Polydactyly of the Foot Treatment & Management
- Author: Cara Novick, MD; Chief Editor: Dennis P Grogan, MD more...
Surgical treatment consists of excision of the duplicated digit and reconstruction of any associated abnormalities in the remaining rays (eg, longitudinal epiphyseal bracket).[3, 11, 12, 13] A thorough preoperative examination should be undertaken, including evaluation of radiographs, to formulate an operative plan. Most patients have good-to-excellent results after surgery (see the images below). Careful surgery helps to ensure better cosmetic and functional outcomes.
Most medial digits in preaxial polydactyly and most lateral digits in postaxial polydactyly are usually resected. This allows the foot to be narrow, with a straight medial or lateral border.
In postaxial polydactyly, a racquet-shaped or oval incision is made at the base of the most lateral digit and carried through skin and fascia. Tendons are divided as distally as possible. The capsule of the metatarsophalangeal (MTP) joint is divided, and the digit is disarticulated. Care is taken to remove T or Y extensions of the metatarsal head or to reshape an expanded metatarsal head. The capsule is repaired, the skin closed, and a bandage or cast applied.
Park et al conducted a retrospective study to evaluate the operative treatment of postaxial polydactyly in 27 patients. For excision of the medial toe, dorsal rectangular flap and full-thickness inguinal skin grafting were used; for excision of the lateral toe, a racket-shape incision was used. The investigators concluded that satisfactory functional and cosmetic results were obtained with dorsal rectangular flap and full-thickness inguinal skin grafting for medial toe excision and with the toe selection algorithm that was employed.
In preaxial polydactyly, the medial toe is usually excised. The toe is again removed through disarticulation. Care must be taken to appropriately balance the abductor and adductor hallucis muscles and to minimize hallux varus. Correction of an associated longitudinal bracket epiphysis helps to prevent the development of hallux varus and an excessive short first metatarsal. The capsule is repaired as accurately as possible.
If the more lateral toe is hypoplastic and is excised, the intermetatarsal ligament must be reapproximated.
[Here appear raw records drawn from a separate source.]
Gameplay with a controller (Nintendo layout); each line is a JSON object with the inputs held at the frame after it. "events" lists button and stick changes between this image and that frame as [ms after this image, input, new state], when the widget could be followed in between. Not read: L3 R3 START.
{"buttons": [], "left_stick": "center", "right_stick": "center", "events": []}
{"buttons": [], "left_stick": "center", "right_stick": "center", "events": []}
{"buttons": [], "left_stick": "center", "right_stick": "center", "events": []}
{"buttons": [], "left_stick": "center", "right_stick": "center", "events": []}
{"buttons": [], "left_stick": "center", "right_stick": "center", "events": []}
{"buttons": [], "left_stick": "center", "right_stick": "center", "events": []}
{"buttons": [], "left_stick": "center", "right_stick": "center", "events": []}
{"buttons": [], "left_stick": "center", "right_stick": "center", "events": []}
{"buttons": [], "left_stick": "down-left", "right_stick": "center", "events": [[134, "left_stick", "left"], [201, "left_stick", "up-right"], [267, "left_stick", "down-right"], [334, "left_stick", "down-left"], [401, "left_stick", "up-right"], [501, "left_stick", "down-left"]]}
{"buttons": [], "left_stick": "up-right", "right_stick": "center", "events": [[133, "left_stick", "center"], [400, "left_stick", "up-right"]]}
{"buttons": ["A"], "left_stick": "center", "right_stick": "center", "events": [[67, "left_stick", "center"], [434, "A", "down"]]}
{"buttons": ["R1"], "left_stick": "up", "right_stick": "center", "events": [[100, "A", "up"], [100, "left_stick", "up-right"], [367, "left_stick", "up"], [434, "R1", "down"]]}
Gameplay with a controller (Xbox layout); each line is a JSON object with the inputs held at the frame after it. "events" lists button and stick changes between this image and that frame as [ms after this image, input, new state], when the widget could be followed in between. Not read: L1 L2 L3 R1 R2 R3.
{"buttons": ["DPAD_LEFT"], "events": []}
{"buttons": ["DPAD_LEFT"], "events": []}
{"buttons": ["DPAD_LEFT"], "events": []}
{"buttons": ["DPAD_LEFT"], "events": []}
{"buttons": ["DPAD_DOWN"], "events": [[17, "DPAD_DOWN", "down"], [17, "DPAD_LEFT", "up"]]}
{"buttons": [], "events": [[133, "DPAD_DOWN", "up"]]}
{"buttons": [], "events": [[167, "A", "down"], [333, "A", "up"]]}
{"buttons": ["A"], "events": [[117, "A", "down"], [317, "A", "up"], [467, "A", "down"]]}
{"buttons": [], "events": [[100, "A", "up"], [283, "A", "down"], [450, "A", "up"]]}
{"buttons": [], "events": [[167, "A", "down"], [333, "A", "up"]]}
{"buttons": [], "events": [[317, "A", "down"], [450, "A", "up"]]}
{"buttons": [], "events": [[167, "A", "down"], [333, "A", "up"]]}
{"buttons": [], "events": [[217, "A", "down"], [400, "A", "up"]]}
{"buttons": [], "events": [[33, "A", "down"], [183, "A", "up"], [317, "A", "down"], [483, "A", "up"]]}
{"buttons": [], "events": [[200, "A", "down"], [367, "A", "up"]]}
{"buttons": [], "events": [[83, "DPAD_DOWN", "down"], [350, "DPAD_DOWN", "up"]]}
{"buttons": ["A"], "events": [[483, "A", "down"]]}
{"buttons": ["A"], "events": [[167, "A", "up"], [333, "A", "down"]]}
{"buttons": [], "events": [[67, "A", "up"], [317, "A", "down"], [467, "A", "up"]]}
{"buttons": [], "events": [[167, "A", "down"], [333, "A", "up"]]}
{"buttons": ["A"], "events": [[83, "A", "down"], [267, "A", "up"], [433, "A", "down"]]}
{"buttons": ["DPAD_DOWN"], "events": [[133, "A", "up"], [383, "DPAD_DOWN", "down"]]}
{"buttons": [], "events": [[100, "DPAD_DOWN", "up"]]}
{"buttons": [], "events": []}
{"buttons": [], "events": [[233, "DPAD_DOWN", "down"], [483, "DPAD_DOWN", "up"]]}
A Kirschner wire (K-wire), in place for 4-6 weeks, may be helpful in maintaining position and avoiding varus deformity. A soft dressing or cast may be used.
In central polydactyly, a dorsal racquet-shaped incision is made at the base of the duplication. The extra digit is excised through disarticulation. The intermetatarsal ligament is reapproximated prior to closure. A cast or orthosis may be useful postoperatively to minimize a residual widened forefoot. A careful plastic skin closure is used in all patients, as cosmesis is a concern.
Osborn et al conducted a retrospective case series review of 22 patients (27 feet) who underwent surgical treatment of central polydactyly using the dorsal and plantar advancement flap technique. Significant narrowing of the forefoot was achieved after surgery. This radiographic narrowing was maintained with growth after a mean follow-up of 8 years. However, persistent clinical widening of the forefoot after surgery was reported in the majority of cases (82%).
The researchers concluded that the dorsal and plantar advancement flap technique provides excellent radiographic and functional outcomes in the treatment of central polydactyly: It successfully narrows the forefoot on radiographs, and this narrowing is maintained with growth over time. They advised that families be made aware that it is common for patients to experience persistent widening of the forefoot relative to normal, despite successful radiographic narrowing after surgery.
A cast or soft dressing is used. If a K-wire is used, it is usually left in place for 4-6 weeks. A walking cast allows the small child to be active and at the same time protects the surgical incision.
The patient must be monitored and evaluated for residual or future deformity.
The most common complication in preaxial polydactyly is hallux varus. This may cause pain and difficulty with shoe wearing, warranting subsequent surgical correction.
Failure to correct a longitudinal bracket epiphysis that may be associated with a duplicate great toe can result in the development of hallux varus. The deformity should be addressed when noted. The bracket can be resected to allow for untethered growth, and the varus can be corrected with capsulorrhaphy and K-wire fixation at the metatarsophalangeal (MTP) joint. Resection and metatarsal osteotomy may occasionally be needed in the older child.
Patients with postaxial polydactyly may have residual angular deformity, including angulation at the MTP joint and bowing of the metatarsal. This is usually not clinically significant.
In patients with central polydactyly, a widened forefoot is a common complication.
All patients are at risk for developing MTP joint subluxation or angular deformity and residual deformities of the metatarsal head. Incomplete excision of elements that are not yet ossified may also lead to future problems or deformity.
Future and Controversies
Accurate understanding of the involved anatomy leads to better clinical results. Radiographs obtained after ossification of the involved bones allow for definitive treatment of the duplicated parts and all associated abnormalities. Recent better appreciation of the longitudinal bracket epiphysis, often seen in the first metatarsal in children with preaxial polydactyly, and descriptions that allow for earlier diagnosis and correction of this abnormality lead to better outcomes.